TO DO: For each line of the listing that contains "interceptors", make a copy and return it.

INFORMATION SHOWN:

______________________________

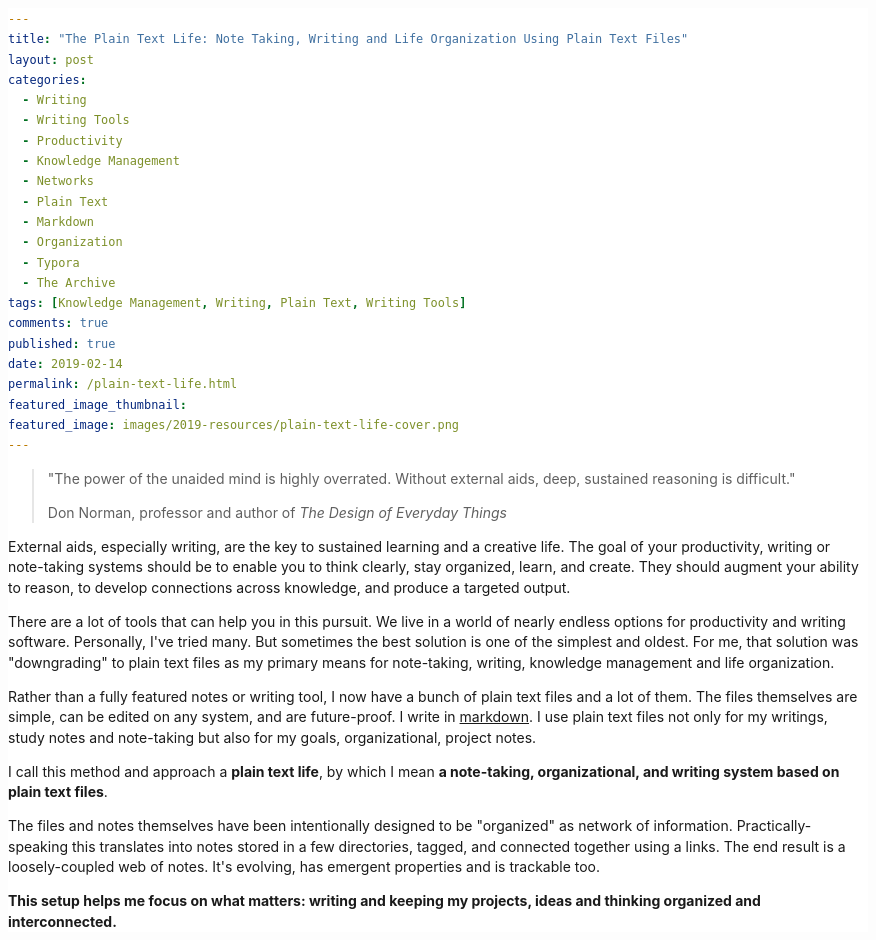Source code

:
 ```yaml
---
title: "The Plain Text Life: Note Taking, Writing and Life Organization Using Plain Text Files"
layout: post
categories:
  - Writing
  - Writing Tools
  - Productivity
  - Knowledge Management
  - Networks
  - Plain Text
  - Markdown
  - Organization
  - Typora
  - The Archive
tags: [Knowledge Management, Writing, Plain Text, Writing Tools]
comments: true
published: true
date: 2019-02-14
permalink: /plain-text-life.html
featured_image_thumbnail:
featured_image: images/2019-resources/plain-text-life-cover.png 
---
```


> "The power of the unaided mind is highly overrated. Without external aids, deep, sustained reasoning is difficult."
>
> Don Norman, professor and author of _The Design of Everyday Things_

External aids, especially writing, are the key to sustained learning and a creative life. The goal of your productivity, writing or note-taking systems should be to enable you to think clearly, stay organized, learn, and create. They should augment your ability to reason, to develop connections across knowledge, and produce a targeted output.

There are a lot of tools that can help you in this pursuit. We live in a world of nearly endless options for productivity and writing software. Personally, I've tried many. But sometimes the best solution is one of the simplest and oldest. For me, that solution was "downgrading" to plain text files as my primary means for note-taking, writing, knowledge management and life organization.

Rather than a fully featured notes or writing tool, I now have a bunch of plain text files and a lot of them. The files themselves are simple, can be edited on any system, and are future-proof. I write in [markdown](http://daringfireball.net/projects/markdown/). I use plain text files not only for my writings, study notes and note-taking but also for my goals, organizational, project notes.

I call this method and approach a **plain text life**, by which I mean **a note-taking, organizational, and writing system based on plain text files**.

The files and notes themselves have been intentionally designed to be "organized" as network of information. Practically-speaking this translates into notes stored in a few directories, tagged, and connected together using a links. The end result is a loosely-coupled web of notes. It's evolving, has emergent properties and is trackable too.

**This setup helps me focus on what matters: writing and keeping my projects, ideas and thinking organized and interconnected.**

______________________________

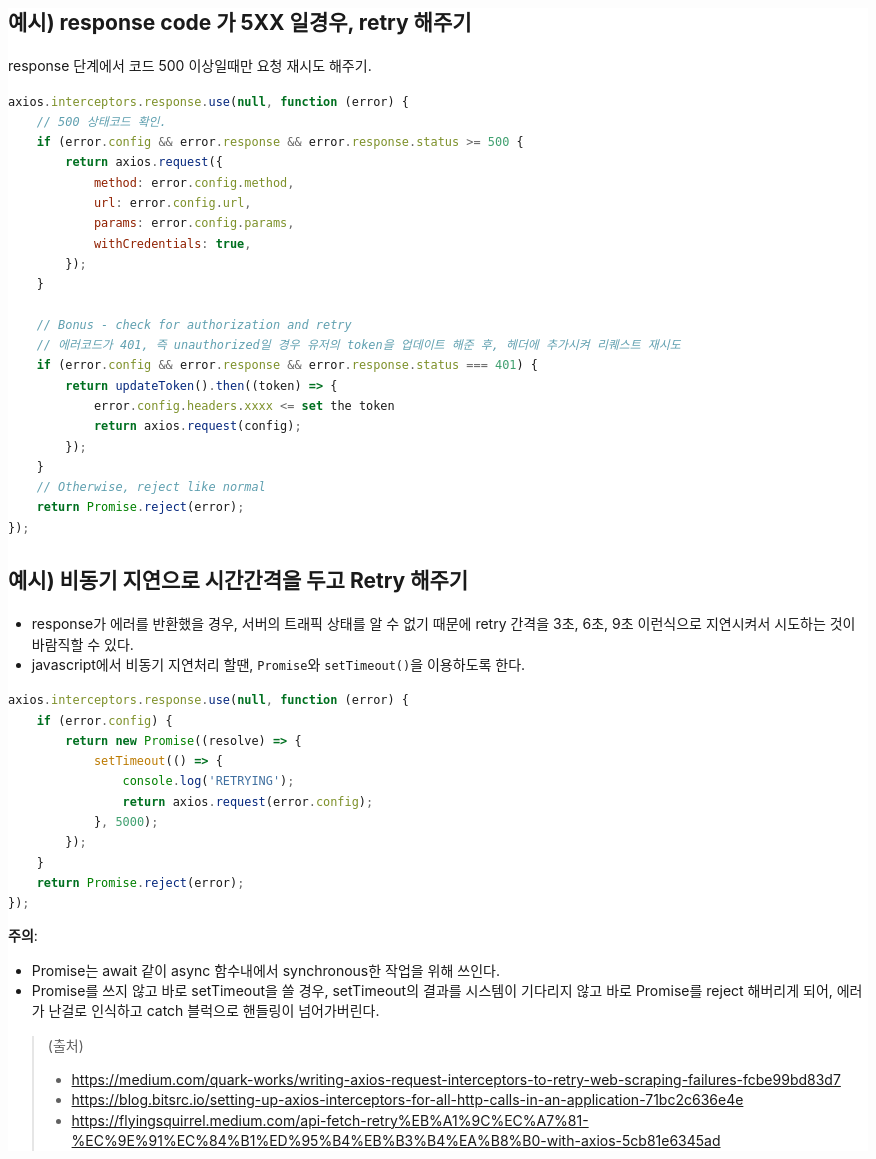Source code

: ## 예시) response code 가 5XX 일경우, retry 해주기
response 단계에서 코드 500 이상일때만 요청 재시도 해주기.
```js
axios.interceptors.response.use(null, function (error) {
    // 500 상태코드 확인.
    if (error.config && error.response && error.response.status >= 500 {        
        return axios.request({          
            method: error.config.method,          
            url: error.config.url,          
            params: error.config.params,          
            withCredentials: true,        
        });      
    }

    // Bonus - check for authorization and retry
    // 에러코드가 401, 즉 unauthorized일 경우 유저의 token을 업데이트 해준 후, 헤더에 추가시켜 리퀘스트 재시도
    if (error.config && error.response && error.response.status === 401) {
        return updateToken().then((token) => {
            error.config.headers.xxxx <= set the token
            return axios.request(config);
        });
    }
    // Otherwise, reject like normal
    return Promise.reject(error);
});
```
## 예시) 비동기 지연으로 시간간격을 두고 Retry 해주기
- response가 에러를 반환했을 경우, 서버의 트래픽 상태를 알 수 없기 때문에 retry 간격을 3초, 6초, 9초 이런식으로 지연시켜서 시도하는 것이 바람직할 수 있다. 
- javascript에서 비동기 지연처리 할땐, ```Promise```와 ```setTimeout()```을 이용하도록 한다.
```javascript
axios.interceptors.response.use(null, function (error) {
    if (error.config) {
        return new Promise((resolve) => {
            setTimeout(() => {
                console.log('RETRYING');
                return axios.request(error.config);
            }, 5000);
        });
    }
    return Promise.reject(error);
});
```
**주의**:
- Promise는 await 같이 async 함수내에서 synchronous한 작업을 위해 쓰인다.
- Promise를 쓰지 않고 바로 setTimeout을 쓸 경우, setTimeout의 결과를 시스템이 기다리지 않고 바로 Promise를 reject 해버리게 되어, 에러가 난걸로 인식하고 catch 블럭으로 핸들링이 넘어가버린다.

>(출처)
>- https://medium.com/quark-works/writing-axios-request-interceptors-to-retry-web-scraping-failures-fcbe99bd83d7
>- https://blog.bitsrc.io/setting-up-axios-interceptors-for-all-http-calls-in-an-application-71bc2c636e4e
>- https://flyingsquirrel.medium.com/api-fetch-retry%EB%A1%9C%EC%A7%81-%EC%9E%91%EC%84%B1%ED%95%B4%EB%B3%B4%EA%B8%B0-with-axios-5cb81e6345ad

______________________________

EXERCISE RESULT:
axios.interceptors.response.use(null, function (error) {
axios.interceptors.response.use(null, function (error) {
>- https://medium.com/quark-works/writing-axios-request-interceptors-to-retry-web-scraping-failures-fcbe99bd83d7
>- https://blog.bitsrc.io/setting-up-axios-interceptors-for-all-http-calls-in-an-application-71bc2c636e4e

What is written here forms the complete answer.